Yes, a monotonic function on an interval is Riemann integrable. In fact, one can come up with the step functions naively.
Let $P_n$ denote the partition $\{a, a + \frac{b-a}{n}, a + 2\frac{b-a}{n}, \dots, b\} =: \{x_0, \dots, x_{n}\}$. Then it's easy to see that $x_k - x_{k-1} = \frac{b-a}{n}$. Suppose wlog that $f$ is monotonic decreasing (increasing is more or less the same, or do the same reasoning on $-f$). Then if $M_k$ and $m_k$ denote the maximum and minimum on the $k$th part of the partition, then $M_k = f(x_{k-1})$ and $m_k = f(x_k)$.
Thus
1. (lower sum) $\displaystyle L(f,P_n) = \sum m_k(x_k - x_{k-1}) = \sum f(x_k)\frac{b-a}{n}$ and
2. (upper sum) $\displaystyle U(f,P_n) = \sum M_k(x_k - x_{k-1}) = \sum f(x_{k-1})\frac{b-a}{n}$
So then $\begin{align} U(f,P_n) - L(f,P_n) &= \frac{b-a}{n}\left( \sum_{k = 1}^n f(x_{k-1}) - f(x_k)\right) = \\ &= \frac{b-a}{n} (f(x_0) - f(x_n)) = \frac{b-a}{n}(f(a) - f(b)) \\ &\to 0 \text{ as } (n \to \infty) \end{align}$
It's not so hard to show that refinements of these partitions do not change the result.

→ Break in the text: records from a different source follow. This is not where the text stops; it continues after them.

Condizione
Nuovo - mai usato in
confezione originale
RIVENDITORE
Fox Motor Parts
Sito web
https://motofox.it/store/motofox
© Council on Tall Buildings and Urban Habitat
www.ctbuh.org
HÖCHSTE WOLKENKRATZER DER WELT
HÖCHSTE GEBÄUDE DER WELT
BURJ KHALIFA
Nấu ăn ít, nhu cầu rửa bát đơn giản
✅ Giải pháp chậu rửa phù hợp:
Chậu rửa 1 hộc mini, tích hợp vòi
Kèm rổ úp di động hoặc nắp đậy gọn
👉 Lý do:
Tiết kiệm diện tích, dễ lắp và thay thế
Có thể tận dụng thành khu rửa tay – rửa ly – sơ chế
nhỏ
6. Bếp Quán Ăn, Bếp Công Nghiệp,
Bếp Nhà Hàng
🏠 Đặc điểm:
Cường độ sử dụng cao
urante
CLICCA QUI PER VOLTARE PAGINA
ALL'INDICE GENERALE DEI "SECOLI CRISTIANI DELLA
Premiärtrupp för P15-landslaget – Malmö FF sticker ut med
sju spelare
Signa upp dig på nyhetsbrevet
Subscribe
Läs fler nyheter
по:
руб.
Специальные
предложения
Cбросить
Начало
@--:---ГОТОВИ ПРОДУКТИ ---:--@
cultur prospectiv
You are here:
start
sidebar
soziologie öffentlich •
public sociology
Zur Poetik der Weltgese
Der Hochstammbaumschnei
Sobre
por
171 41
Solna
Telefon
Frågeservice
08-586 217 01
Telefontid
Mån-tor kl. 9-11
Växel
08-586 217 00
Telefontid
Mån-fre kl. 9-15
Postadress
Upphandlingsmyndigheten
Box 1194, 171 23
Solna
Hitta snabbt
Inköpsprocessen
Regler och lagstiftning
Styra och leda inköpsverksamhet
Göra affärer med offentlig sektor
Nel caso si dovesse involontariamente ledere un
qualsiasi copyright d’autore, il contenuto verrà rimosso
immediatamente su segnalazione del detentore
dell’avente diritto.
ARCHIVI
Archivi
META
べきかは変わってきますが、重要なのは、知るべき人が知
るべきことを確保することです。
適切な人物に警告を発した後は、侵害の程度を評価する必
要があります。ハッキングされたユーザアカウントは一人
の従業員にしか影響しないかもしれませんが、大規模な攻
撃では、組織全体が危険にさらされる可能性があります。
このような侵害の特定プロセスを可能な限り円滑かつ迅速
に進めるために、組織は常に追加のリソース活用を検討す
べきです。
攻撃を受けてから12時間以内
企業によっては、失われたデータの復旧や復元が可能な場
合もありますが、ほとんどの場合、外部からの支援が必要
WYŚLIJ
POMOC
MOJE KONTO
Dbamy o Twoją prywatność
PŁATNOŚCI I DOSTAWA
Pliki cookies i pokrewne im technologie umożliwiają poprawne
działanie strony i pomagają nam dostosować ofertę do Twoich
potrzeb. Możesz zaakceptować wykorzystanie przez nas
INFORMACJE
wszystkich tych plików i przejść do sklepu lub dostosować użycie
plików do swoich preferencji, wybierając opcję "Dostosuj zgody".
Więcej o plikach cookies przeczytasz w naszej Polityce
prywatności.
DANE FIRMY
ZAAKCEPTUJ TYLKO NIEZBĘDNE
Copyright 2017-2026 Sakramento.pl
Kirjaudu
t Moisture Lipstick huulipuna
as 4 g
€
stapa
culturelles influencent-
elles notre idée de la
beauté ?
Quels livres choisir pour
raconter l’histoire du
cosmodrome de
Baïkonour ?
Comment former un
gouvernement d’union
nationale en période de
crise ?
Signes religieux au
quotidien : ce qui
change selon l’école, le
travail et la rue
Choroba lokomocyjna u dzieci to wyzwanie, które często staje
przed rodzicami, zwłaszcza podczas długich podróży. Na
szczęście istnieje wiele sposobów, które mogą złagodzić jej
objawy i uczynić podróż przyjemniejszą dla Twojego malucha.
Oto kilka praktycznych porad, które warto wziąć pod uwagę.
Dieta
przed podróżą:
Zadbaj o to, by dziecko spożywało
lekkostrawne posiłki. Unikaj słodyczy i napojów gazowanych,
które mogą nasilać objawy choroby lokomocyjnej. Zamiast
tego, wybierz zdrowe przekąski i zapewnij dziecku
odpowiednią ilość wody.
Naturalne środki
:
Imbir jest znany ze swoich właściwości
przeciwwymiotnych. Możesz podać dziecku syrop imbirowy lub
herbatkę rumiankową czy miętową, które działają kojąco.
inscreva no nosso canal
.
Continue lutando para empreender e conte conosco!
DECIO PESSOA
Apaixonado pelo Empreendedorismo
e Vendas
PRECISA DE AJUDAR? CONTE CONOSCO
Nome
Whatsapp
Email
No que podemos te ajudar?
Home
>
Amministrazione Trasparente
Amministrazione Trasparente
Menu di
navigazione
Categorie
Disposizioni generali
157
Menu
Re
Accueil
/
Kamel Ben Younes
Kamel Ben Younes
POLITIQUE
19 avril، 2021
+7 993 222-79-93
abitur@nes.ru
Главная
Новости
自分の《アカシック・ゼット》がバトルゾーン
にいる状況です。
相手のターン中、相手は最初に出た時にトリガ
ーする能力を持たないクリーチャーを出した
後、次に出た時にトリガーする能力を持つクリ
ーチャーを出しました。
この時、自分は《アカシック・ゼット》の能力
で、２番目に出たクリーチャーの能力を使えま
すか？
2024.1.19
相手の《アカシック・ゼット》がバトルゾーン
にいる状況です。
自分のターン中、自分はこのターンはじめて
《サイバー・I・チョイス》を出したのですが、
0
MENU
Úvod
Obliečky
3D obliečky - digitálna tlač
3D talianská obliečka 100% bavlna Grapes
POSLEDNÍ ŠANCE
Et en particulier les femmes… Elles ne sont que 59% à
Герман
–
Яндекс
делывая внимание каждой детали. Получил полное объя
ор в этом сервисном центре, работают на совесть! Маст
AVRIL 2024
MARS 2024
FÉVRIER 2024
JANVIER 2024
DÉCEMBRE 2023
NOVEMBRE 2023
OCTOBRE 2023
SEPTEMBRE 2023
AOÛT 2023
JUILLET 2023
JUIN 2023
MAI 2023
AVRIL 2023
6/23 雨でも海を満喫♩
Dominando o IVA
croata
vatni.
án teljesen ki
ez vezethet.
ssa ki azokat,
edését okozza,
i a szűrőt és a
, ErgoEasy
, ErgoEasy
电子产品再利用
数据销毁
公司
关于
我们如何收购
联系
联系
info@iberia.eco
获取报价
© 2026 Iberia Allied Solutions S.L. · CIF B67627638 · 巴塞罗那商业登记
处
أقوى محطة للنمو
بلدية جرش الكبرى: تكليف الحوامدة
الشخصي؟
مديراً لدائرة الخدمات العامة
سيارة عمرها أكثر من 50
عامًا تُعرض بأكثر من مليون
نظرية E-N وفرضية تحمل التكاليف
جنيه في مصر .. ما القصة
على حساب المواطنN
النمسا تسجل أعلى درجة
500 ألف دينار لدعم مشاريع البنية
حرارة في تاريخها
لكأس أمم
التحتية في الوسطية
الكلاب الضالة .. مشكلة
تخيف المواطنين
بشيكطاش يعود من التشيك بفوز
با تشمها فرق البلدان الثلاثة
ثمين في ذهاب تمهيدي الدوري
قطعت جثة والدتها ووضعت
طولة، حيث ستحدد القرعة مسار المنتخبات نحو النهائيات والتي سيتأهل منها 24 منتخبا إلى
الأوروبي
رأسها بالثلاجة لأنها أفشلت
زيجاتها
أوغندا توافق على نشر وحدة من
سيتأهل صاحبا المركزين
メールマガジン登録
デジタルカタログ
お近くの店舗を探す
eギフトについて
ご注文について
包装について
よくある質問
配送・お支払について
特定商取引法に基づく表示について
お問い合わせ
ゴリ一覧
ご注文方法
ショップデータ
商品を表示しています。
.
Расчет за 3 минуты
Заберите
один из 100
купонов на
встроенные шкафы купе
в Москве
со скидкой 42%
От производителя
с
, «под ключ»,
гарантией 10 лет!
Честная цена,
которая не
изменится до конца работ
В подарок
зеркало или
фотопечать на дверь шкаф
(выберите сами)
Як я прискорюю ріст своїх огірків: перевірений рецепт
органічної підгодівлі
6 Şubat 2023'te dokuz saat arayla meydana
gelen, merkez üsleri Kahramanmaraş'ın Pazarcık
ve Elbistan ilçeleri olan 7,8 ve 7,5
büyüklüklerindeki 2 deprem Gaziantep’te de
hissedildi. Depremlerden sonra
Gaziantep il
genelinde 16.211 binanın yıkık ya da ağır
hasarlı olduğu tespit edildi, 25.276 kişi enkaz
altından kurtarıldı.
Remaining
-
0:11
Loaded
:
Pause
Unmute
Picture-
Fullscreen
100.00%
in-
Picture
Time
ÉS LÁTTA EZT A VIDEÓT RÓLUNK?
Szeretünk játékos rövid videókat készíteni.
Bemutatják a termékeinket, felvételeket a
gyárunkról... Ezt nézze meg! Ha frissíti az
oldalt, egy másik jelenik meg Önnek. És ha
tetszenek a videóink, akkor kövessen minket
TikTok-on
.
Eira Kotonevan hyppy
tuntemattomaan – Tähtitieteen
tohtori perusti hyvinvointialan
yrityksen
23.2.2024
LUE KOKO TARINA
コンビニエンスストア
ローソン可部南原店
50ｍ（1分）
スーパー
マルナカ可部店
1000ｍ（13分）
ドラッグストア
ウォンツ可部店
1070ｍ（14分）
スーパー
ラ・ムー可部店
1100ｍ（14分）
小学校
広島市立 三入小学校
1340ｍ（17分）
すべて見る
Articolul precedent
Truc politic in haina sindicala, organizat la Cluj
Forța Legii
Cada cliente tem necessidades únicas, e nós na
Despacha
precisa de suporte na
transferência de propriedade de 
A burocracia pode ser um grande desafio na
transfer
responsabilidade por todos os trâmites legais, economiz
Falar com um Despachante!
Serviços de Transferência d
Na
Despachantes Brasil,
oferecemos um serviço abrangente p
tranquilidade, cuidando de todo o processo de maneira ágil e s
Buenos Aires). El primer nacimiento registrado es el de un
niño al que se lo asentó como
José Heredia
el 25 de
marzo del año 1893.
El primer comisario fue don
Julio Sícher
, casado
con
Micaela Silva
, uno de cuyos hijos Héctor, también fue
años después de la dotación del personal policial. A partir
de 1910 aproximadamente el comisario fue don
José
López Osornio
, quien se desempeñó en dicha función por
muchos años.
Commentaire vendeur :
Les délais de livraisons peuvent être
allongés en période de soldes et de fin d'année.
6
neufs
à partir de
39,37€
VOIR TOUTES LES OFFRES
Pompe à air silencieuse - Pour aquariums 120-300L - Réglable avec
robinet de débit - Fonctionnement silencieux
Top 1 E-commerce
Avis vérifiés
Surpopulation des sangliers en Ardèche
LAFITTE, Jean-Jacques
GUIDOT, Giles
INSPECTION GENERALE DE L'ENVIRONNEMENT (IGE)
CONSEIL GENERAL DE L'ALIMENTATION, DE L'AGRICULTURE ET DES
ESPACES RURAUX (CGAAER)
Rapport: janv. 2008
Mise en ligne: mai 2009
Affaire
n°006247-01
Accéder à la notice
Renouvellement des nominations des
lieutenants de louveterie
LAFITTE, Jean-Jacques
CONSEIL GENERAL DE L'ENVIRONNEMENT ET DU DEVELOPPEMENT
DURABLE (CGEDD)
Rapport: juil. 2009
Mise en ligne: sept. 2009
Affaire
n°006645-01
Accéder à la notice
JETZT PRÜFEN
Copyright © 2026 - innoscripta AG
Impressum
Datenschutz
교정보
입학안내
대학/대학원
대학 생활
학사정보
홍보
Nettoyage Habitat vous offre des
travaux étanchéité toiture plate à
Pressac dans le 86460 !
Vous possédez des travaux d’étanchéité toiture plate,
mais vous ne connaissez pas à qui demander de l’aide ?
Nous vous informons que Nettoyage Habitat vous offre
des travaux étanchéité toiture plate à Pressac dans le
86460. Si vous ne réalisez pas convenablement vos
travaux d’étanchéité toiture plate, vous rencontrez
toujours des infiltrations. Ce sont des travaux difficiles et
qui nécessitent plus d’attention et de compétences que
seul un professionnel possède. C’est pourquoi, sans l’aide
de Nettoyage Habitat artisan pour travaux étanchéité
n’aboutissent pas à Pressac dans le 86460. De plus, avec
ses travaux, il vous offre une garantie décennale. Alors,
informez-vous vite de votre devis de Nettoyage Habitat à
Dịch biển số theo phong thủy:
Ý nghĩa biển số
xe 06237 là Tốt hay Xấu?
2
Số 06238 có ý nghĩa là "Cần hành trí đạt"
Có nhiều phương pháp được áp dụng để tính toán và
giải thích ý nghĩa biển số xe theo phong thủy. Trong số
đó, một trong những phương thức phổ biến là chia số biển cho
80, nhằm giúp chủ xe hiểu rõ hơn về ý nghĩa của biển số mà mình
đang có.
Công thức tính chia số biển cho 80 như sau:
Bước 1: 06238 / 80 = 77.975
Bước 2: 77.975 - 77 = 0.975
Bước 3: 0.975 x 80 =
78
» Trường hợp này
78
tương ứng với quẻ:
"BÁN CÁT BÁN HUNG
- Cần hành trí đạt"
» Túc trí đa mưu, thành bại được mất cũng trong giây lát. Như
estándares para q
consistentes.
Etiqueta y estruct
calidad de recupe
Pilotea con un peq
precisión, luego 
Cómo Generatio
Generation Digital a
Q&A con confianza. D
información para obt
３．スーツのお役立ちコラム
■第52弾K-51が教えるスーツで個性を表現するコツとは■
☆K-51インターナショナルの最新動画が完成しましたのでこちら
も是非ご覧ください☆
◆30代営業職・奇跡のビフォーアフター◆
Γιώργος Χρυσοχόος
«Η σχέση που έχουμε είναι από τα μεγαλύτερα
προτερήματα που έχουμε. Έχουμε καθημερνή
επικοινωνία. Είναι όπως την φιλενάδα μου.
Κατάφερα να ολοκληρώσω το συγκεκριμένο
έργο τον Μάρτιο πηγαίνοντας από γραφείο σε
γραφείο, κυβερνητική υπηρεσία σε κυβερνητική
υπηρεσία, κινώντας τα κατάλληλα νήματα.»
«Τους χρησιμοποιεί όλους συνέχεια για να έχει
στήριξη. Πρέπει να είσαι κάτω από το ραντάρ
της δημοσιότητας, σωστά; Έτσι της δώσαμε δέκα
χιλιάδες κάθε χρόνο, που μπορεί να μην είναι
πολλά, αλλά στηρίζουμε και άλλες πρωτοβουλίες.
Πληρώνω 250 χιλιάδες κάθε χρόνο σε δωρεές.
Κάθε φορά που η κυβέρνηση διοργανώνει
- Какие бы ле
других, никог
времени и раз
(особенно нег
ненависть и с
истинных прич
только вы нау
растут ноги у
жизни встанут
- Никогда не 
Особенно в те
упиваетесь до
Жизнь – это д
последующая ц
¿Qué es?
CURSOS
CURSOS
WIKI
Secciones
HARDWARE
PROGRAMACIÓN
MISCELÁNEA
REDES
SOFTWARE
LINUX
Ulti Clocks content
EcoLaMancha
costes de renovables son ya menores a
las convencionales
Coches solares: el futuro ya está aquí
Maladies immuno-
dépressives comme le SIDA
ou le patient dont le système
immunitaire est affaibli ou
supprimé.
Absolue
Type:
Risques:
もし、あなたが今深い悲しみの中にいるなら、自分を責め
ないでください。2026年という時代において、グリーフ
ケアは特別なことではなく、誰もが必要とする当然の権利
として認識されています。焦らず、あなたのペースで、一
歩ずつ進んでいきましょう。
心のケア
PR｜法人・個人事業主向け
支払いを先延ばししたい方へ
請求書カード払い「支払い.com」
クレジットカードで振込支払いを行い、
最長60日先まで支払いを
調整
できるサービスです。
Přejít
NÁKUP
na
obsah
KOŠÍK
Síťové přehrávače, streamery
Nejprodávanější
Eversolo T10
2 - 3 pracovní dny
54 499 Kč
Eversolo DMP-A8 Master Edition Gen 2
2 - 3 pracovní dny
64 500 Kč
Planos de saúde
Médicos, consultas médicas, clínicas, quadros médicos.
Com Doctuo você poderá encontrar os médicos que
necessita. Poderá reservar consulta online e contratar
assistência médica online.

You also ask whether a monotonic function on $[a,b]$ is continuous a.e. It is, in the sense that there are only a countable number of discontinuities. In particular, you might know that a sum of positive numbers is finite only if it has a countable number of nonzero terms (an easy way to see this - if there are uncountably many, then you can show there are uncountably many rationals as follows: consider the intervals implied by the sum, where each summand gives another interval. Each interval contains a rational.) The function is bounded on $[a,b]$ and monotonic, and so the sum of the 'jumps' at the points of discontinuity is finite. Thus there are at most countably many points of discontinuity.